**The problem**
Look below and pull out each line with the word "right".

**Entries supplied**
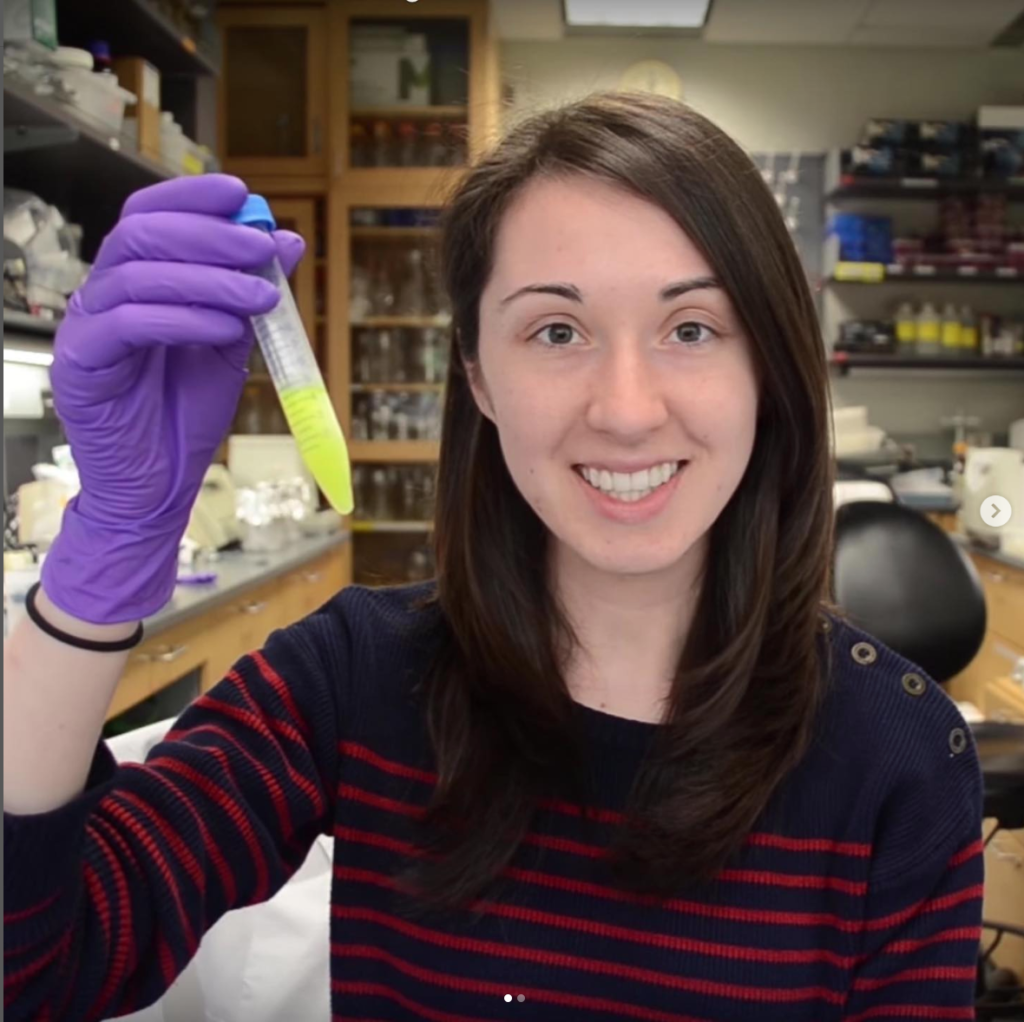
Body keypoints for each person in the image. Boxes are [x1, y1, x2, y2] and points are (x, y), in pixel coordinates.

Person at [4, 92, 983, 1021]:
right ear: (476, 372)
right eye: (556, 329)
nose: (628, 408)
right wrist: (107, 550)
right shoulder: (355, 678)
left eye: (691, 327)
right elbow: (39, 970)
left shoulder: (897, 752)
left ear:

**The answer**
right ear: (476, 372)
right eye: (556, 329)
right wrist: (107, 550)
right shoulder: (355, 678)
right elbow: (39, 970)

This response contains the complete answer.